## [WORK TO COMPLETE]
Repeat the records word for word, starting at the line containing "Count the number of categories in the chart." and ending at the end of the records, with both ends included. Leave the pictures out of your answer.

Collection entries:
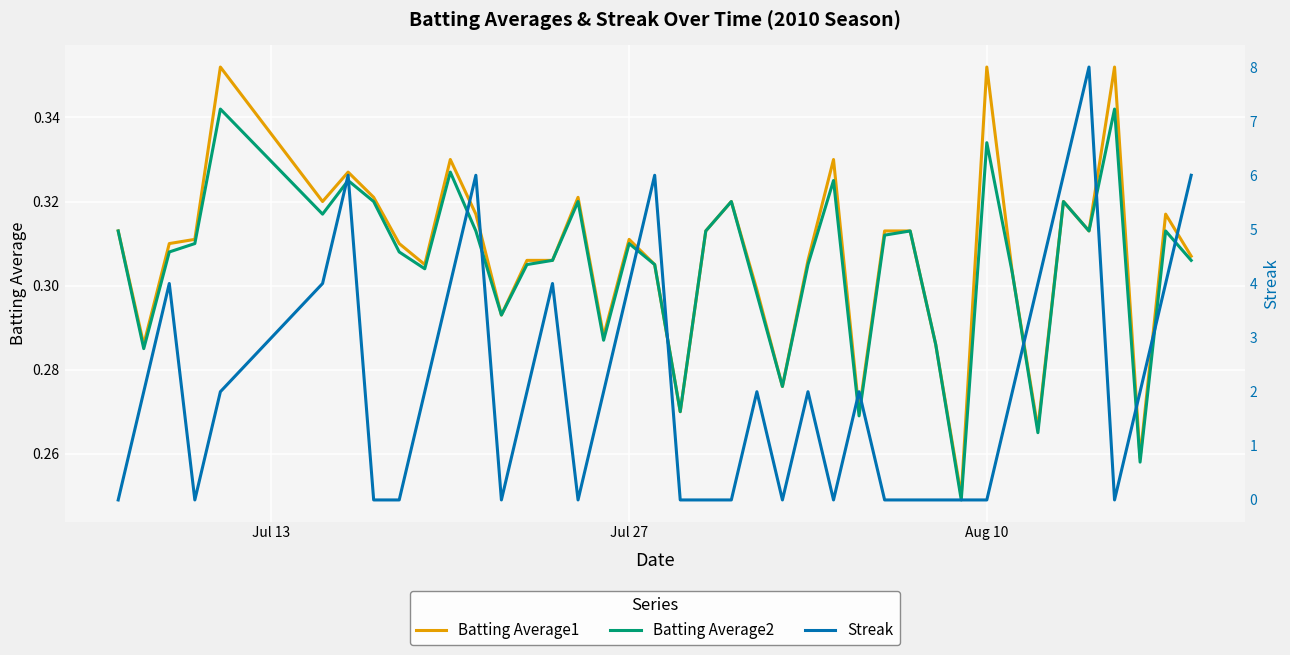

What is the sum of all Batting Average2 values?

12.2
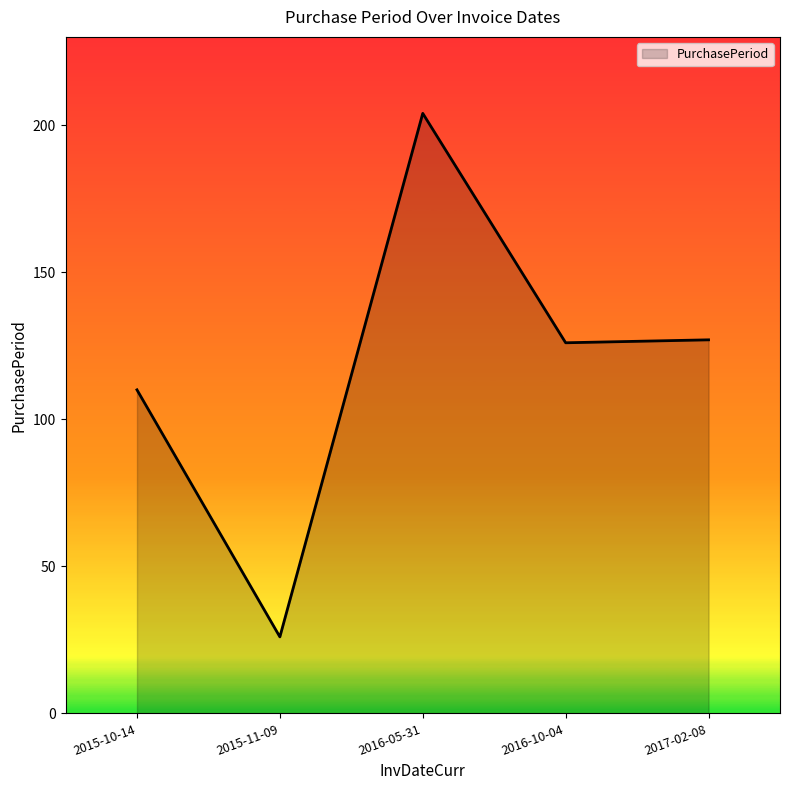

What is the sum of the values at 2017-02-08 and 2016-05-31?

331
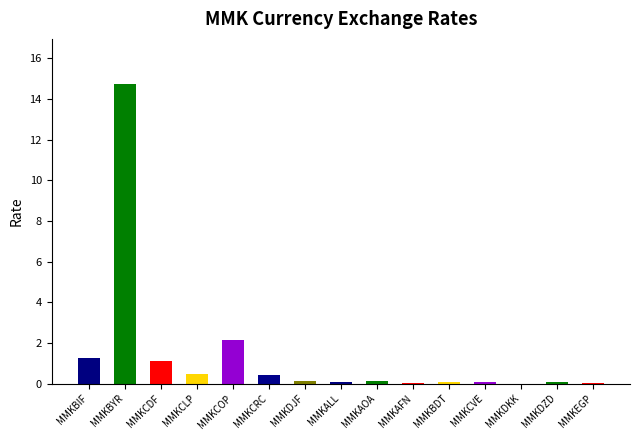

Count the number of categories in the chart.

15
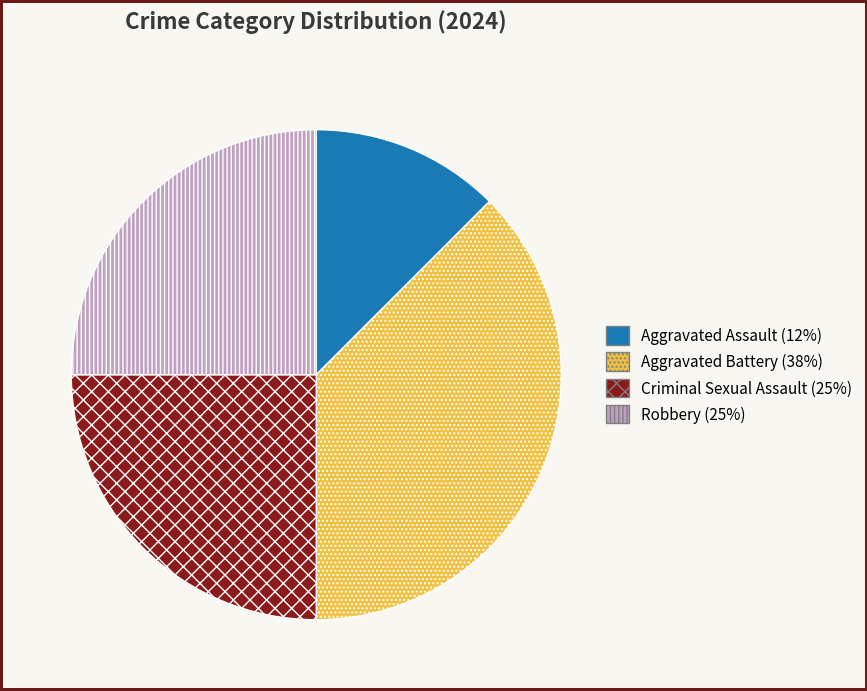

What is the ratio of the value at Robbery to the value at Aggravated Battery?

0.7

## [OUTPUT]
Count the number of categories in the chart.

15

What is the ratio of the value at Robbery to the value at Aggravated Battery?

0.7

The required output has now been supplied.